**WHAT IS BEING ASKED:** In the records below, find the line containing "stunners like these below…". Output it and every line after it to the end, unchanged, with no pictures.
==*==
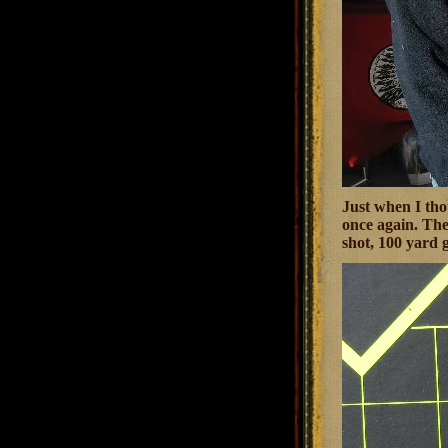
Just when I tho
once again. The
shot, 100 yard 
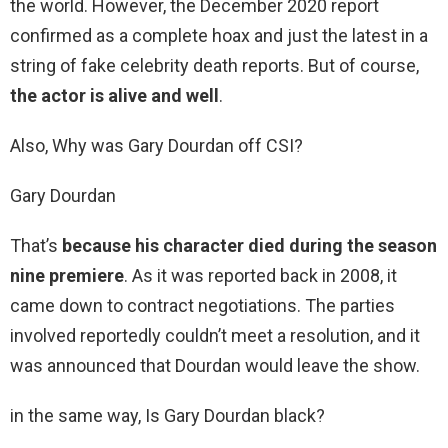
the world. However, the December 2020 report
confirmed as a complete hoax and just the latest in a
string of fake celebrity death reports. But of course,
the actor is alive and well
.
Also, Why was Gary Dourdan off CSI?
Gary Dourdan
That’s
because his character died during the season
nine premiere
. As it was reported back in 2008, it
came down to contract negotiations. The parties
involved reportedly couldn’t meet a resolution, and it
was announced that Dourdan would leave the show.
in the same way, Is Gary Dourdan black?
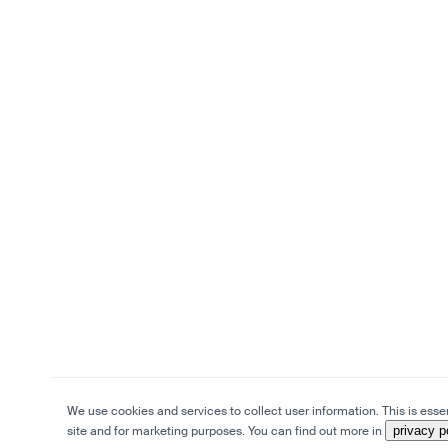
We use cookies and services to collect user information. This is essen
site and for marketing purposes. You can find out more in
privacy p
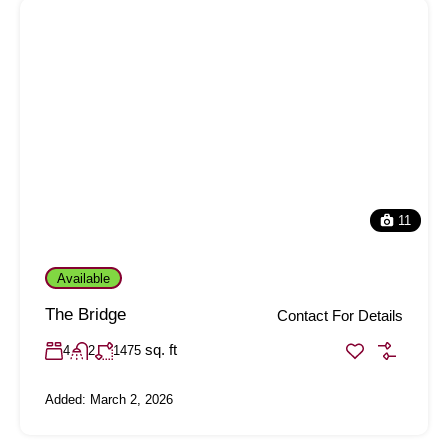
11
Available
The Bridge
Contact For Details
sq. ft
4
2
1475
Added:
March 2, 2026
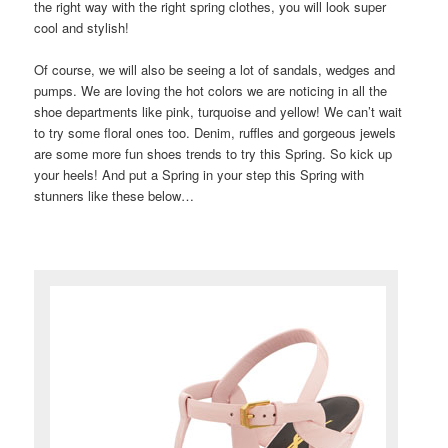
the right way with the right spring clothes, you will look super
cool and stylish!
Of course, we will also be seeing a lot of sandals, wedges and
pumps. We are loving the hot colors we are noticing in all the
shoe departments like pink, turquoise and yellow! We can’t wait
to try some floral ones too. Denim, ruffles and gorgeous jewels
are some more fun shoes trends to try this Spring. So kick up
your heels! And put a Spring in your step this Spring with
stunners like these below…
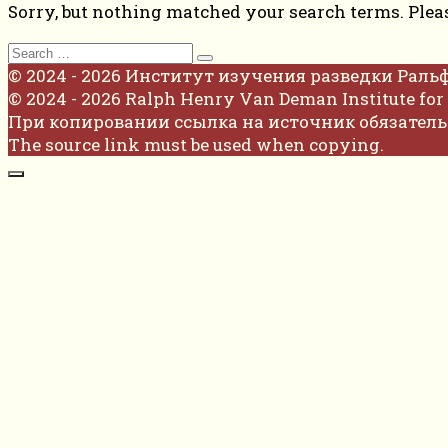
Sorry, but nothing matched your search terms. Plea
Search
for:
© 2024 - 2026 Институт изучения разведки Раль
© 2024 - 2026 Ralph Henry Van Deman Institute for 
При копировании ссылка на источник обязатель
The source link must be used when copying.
==*==
**SOLUTION BELOW:**
stunners like these below…
Sorry, but nothing matched your search terms. Plea
Search
for:
© 2024 - 2026 Институт изучения разведки Раль
© 2024 - 2026 Ralph Henry Van Deman Institute for 
При копировании ссылка на источник обязатель
The source link must be used when copying.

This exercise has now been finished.